Lepercq, who is also on the board of directors of a newly formed U.S.-based HyDeal coalition, said hydrogen is the only real answer.
He said most of the global oil companies are reluctant to invest the billions of dollars or euros to increase production as they did following the 1970s oil crises because they fear the investments will become stranded assets.

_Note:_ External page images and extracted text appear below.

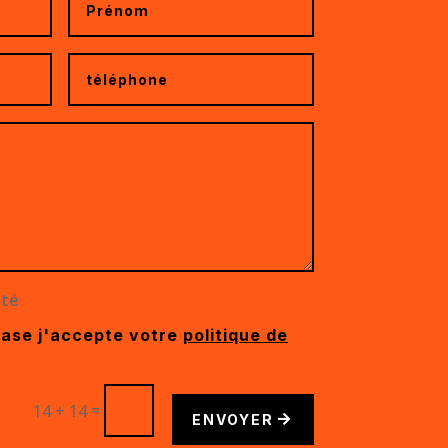
ité
case j'accepte votre
politique de
=
14 + 14
ENVOYER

“There needs to be a shock therapy,” he said, referring to the governments of industrialized nations. “We’re talking about hundreds of gigawatts that need to be deployed [to produce green hydrogen] very quickly, if the U.S. wants to avert that … tragic situation, which is going to strike Europe in the next couple of months.”
In the face of that dire outlook, fellow panelist Florian Knobloch, an economist based in Berlin and adviser to the German federal government, outlined a detailed strategy that Germany has developed to help finance the production of hydrogen globally, with contracts to buy it via pipeline or vessels.
German gas prices have skyrocketed 400% in the last year. Knobloch said the government has developed a plan to assist consumers and industry with soaring energy bills this winter. Those subsidies will cost 4% of GNP, he said.
“We have to be quite realistic [that] hydrogen won’t help us to come through the next two winters,” he said, adding that natural gas imports from the U.S. and elsewhere are crucial.
The government’s plan is to push for the use of hydrogen in the hard-to-abate sectors such as heavy industry, steelmaking and chemicals, and heavy transportation. He said the government does not see the value at this point of heating buildings with hydrogen.
But Germany will remain an energy importer indefinitely, he said.
“We will be relying on hydrogen imports at massive scales, which is why we are planning for actually creating these hydrogen production facilities around the globe already, because hydrogen is a new market and we can’t just wait for hydrogen production facilities to pop up around the globe.”